Durch flexible Zwischenwände können zwei Räume jederzeit als Wohnmöglichkeiten für Paare genutzt werden, womit des Konzept der gemischten Nutzung (Männer, Frauen und Paare) realisiert werden kann. Bei einer weiteren Entspannung der Wiener Wohnungslosensituation kann die Zimmeranzahl auf bis zu 120 Plätze reduziert, aber auch sofort wieder erhöht werden. Damit kann dem Anspruch der Wiener Wohnungslosenhilfe "Qualität vor Quantität" je nach Bedarfssituation stets Rechnung getragen werden. Die Gesamtbaukosten für das Projekt liegen bei rund 100 Millionen Schilling.

Durch die Erfolge des Stufenplans kann nach der Neuerrichtung des Hauses Siemensstraße das vor über 100 Jahren errichtete, "berühmte" Obdachlosenheim Meldemannstraße geschlossen werden. Dies ist ein Symbol für die Abkehr vom früheren Verwahrungssystem hin zur dauerhaften Wohnintegration, die in ca. 70 % der Fälle gelingt. Nur 1% der ehemals wohnungslosen Menschen verliert ihre Gemeindewohnung in späteren Jahren, alle anderen sind erfolgreich integriert.

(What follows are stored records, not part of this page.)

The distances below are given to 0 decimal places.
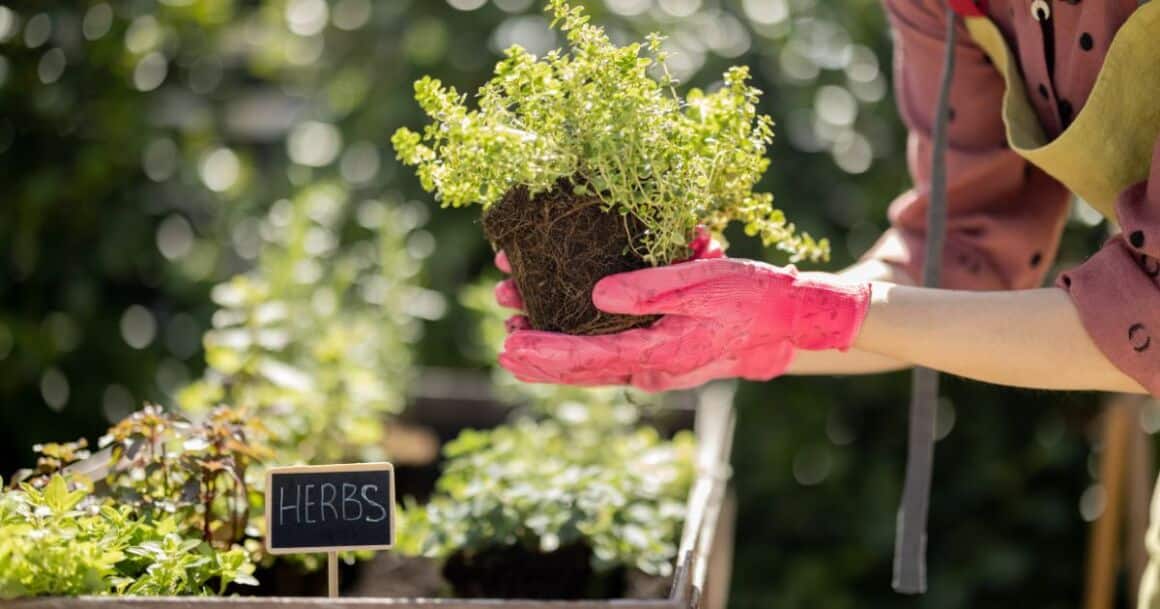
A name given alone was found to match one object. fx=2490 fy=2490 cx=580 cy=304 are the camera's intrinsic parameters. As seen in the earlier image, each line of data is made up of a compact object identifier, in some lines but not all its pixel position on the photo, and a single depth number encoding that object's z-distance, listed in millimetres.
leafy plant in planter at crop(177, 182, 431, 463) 1865
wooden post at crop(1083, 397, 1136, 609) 2243
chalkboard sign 1503
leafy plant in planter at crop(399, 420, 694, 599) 1664
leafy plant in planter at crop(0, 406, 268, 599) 1426
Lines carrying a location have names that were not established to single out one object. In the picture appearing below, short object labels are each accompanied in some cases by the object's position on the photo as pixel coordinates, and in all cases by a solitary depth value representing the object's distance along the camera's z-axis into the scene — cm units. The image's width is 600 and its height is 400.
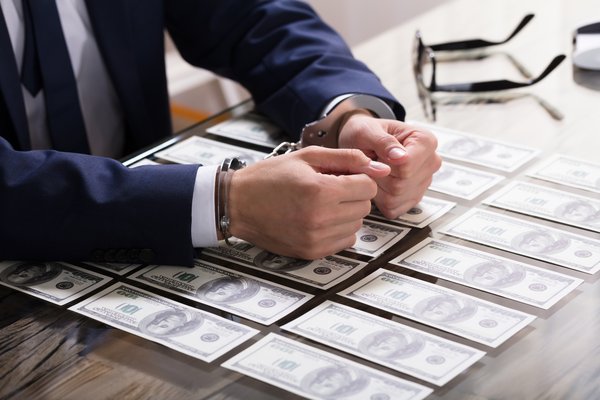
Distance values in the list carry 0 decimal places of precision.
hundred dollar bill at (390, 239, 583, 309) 146
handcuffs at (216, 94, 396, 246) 174
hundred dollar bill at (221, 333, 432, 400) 133
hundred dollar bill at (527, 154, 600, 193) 166
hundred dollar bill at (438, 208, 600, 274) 152
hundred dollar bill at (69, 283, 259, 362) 141
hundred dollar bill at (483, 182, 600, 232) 159
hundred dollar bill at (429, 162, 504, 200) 166
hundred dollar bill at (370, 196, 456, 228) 161
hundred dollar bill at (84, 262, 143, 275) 155
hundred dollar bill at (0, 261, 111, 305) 151
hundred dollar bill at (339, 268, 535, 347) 141
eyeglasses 192
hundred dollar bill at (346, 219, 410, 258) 156
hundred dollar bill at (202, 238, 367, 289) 151
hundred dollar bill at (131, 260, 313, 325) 145
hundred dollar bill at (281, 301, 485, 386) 136
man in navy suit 154
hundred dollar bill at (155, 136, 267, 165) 176
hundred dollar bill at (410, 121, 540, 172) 172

Die Erfolge dieses planmäßige Vorgehens der Stadt Wien in der Wohnungslosen-hilfe findet zunehmend internationale Beachtung. Bis Mitte der 90er Jahre galt Finnland als europäisches Vorbild in der Wohnungslosenhilfe, inzwischen werden auch die von der Stadt Wien entwickelten Maßnahmen international als "best practise" eingestuft.

Das Projekt FAWOS (Fachstelle für Wohnungssicherung) wurde im Rahmen des HABITAT - Prozesses (UNCHS - United Nations Center for Human Settlement) als eines der 40 weltweit besten Projekte in der Kategorie Siedlungswesen ausgezeichnet. Ein Vertreter der MA 12 wurde jüngst zu zwei Präsentationen nach China eingeladen. Die MA 12 ist ein aktiver Partner bei internationalen Fachkontakten, z. B. mit ExpertInnen aus den Niederlanden und Finnland. Bei einem Projekt im Rahmen des Städtebundes mit Ungarn wird aktuell eine Sachgüterhilfe organisiert.

Nach einem internationalen Kongress in Wien im Jahr 1998, organisiert mit dem Europäischen Wohnungslosendachverband FEANTSA, kamen in den letzten Jahren Delegationen aus Irland, der Schweiz, der Ukraine und aus Deutschland, die am Wiener Modell zur Reintegration von obdachlosen Menschen interessiert waren. Eine Fachdelegation aus Norwegen, die im April 2001 Wien besuchen wird, begründete ihr Interesse wörtlich mit: "because we have heard about some good projects there (gemeint ist Wien) ".

Das neuerrichtete Haus Siemensstraße und die danach erfolgende Schließung des Hauses Meldemannstrasse reihen sich nahtlos ein in die vielen "good projects" ein, mit denen die Stadt Wien erfolgreich versucht, die Größenordnung des sozialen Problems der Obdachlosigkeit in Wien auf ein Mindestmaß zu reduzieren.